> **What you are asked to do**
When you reach the line that contains "30.0% | -1.3% |" in the data below, copy it and every line after it exactly, adding nothing.

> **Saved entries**
-=-=-=-=-

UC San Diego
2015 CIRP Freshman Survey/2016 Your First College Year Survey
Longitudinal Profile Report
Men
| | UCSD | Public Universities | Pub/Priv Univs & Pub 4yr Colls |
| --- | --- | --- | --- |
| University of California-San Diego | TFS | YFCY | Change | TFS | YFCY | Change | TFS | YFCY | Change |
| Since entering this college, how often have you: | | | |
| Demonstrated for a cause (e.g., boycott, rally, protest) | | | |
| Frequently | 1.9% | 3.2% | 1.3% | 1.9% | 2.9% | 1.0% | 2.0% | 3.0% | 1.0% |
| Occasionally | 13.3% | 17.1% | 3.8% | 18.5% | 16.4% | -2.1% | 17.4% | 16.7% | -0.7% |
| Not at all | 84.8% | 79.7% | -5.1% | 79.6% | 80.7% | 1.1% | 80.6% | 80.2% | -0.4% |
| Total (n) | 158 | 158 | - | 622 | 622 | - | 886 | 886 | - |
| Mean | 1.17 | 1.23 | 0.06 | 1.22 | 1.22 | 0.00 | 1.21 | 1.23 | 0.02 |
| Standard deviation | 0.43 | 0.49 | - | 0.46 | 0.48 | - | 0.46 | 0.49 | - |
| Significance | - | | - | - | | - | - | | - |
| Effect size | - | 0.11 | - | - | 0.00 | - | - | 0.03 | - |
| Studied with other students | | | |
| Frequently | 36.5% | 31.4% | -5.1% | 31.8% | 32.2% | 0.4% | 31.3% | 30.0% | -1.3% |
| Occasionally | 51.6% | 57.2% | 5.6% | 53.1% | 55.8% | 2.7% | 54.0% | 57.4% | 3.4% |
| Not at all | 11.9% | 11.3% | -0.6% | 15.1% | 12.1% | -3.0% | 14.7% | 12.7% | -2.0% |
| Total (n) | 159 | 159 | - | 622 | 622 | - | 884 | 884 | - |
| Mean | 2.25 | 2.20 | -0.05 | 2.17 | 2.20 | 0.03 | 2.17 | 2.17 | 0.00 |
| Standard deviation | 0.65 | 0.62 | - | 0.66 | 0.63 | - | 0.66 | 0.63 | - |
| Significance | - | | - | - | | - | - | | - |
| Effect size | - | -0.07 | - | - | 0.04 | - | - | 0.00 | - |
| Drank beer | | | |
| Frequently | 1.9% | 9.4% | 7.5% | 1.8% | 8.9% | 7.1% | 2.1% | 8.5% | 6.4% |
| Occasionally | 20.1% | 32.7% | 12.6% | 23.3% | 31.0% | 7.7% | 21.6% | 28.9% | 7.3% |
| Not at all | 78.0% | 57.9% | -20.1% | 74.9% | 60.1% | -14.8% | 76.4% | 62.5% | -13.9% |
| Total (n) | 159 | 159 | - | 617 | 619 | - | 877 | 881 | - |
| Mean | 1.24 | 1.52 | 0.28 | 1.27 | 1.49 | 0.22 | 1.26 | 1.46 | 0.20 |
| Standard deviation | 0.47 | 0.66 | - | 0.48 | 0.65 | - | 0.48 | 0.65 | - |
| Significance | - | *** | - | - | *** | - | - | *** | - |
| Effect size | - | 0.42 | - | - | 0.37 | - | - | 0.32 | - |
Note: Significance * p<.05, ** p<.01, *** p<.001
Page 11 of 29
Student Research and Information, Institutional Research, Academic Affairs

-=-=-=-=-

> **Written answer**
| Frequently | 36.5% | 31.4% | -5.1% | 31.8% | 32.2% | 0.4% | 31.3% | 30.0% | -1.3% |
| Occasionally | 51.6% | 57.2% | 5.6% | 53.1% | 55.8% | 2.7% | 54.0% | 57.4% | 3.4% |
| Not at all | 11.9% | 11.3% | -0.6% | 15.1% | 12.1% | -3.0% | 14.7% | 12.7% | -2.0% |
| Total (n) | 159 | 159 | - | 622 | 622 | - | 884 | 884 | - |
| Mean | 2.25 | 2.20 | -0.05 | 2.17 | 2.20 | 0.03 | 2.17 | 2.17 | 0.00 |
| Standard deviation | 0.65 | 0.62 | - | 0.66 | 0.63 | - | 0.66 | 0.63 | - |
| Significance | - | | - | - | | - | - | | - |
| Effect size | - | -0.07 | - | - | 0.04 | - | - | 0.00 | - |
| Drank beer | | | |
| Frequently | 1.9% | 9.4% | 7.5% | 1.8% | 8.9% | 7.1% | 2.1% | 8.5% | 6.4% |
| Occasionally | 20.1% | 32.7% | 12.6% | 23.3% | 31.0% | 7.7% | 21.6% | 28.9% | 7.3% |
| Not at all | 78.0% | 57.9% | -20.1% | 74.9% | 60.1% | -14.8% | 76.4% | 62.5% | -13.9% |
| Total (n) | 159 | 159 | - | 617 | 619 | - | 877 | 881 | - |
| Mean | 1.24 | 1.52 | 0.28 | 1.27 | 1.49 | 0.22 | 1.26 | 1.46 | 0.20 |
| Standard deviation | 0.47 | 0.66 | - | 0.48 | 0.65 | - | 0.48 | 0.65 | - |
| Significance | - | *** | - | - | *** | - | - | *** | - |
| Effect size | - | 0.42 | - | - | 0.37 | - | - | 0.32 | - |
Note: Significance * p<.05, ** p<.01, *** p<.001
Page 11 of 29
Student Research and Information, Institutional Research, Academic Affairs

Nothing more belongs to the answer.